Ready for Rain Peterborough
What is a rain garden?
A rain garden is a beautiful and unique piece of infrastructure that is used to capture and slowly dissipate rainwater from storm events into the ground. Generally they are populated with hardy drought tolerant species that require minimal maintenance. Rain gardens can come in many different forms, allowing them to be adapted for any need or situation.
Why use rain gardens?
Rain gardens can be a useful tool for managing urban runoff. Stormwater carries water from yards, streets, parking lots, and rooftops and often deposits them directly into local rivers and creeks. By creating rain gardens we can improve local water quality, decrease flooding, improve groundwater recharge and improve local habitat.
What makes a rain garden different from regular gardens?
Rain gardens are bowl or saucer shaped and designed to capture water from the surrounding landscape. It’s not just a typical garden though – they are designed with deep loosely packed soil and gravel specifically designed to maximise the amount of water that can be captured and stored within the garden. They can also assist in solving wet-spot problems where water is already collecting.
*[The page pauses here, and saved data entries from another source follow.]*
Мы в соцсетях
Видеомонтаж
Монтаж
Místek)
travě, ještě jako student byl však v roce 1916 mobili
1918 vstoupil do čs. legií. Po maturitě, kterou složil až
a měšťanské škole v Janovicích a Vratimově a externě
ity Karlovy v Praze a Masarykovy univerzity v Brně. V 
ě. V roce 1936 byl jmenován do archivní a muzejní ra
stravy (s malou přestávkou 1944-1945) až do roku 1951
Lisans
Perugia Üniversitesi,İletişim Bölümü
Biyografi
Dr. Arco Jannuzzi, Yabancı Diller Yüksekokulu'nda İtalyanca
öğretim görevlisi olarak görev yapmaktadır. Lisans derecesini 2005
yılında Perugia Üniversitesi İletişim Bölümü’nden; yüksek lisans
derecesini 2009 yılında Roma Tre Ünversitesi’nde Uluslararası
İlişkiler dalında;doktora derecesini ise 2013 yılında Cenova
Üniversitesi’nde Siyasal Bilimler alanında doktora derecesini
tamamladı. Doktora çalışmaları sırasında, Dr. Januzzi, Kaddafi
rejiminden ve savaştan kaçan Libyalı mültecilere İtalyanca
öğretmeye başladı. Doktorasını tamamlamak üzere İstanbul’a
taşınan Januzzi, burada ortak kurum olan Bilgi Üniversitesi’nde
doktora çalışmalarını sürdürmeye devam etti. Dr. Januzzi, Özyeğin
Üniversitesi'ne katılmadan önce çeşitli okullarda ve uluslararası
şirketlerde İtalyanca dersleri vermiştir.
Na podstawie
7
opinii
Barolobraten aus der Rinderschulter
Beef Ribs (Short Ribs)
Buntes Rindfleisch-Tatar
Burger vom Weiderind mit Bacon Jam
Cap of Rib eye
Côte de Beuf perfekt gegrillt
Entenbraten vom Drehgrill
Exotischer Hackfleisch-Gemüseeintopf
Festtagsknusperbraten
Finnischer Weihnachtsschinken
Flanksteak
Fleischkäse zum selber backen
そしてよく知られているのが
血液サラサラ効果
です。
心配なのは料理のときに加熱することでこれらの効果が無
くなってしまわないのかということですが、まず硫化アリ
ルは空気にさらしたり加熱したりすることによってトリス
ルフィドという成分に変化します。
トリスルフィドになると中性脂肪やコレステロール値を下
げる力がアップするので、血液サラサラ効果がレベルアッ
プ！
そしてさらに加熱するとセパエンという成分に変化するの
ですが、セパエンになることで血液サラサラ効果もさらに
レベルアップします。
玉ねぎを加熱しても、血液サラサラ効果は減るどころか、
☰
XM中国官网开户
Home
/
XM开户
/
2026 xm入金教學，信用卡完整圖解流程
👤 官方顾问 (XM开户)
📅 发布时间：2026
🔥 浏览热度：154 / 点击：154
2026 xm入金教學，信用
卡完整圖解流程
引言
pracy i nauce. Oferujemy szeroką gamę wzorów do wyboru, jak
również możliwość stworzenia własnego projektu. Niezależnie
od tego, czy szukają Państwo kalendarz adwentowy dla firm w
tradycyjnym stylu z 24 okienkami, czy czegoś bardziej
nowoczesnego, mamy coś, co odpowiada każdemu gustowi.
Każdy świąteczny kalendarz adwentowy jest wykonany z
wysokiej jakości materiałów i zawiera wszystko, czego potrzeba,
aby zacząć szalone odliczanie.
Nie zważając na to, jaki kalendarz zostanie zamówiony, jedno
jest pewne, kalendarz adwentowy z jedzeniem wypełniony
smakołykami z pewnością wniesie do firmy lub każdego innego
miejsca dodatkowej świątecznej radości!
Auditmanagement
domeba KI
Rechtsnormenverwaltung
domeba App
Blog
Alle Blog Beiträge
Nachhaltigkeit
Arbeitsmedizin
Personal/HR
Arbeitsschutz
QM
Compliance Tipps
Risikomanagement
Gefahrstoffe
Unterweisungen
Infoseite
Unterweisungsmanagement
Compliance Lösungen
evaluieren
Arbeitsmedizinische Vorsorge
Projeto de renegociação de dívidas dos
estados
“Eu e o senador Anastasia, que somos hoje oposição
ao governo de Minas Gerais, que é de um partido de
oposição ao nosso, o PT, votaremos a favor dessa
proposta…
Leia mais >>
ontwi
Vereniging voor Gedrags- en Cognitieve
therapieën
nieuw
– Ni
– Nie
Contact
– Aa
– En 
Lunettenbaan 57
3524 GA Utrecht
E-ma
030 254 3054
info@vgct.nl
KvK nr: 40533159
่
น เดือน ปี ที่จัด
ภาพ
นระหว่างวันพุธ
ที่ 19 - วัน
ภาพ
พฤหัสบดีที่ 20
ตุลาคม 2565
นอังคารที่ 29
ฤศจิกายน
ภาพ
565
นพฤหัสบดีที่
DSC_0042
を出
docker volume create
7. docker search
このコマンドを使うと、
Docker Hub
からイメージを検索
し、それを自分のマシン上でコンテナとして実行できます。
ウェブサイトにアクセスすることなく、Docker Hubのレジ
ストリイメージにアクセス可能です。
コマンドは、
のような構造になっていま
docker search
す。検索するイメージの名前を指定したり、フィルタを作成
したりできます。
Are rain gardens breeding areas for mosquitoes?
Rain gardens are designed to rapidly capture and dissipate water from storm events. While mosquitoes require a number of days to reproduce, a rain garden will not maintain proper conditions for mosquito breeding. Traditional storm water infrastructure such as storm water ponds, or clogged eavestroughs are actually more likely culprits for mosquito breeding areas.
Do rain gardens require much maintenance?
Initially, a rain garden may require some watering. Rain gardens take advantage of the wide range of conditions that native plants are able to survive in. With deep root structures they can survive extremely dry conditions. The majority of maintenance comes in the form of removing some debris following very large storm events.
How big does a rain garden need to be?
Rain gardens come in many different shapes and sizes. They should be designed to capture any water that flows into them within a 24 hour period. Any water that is captured and remains on site following a storm will have a positive impact on our local water bodies.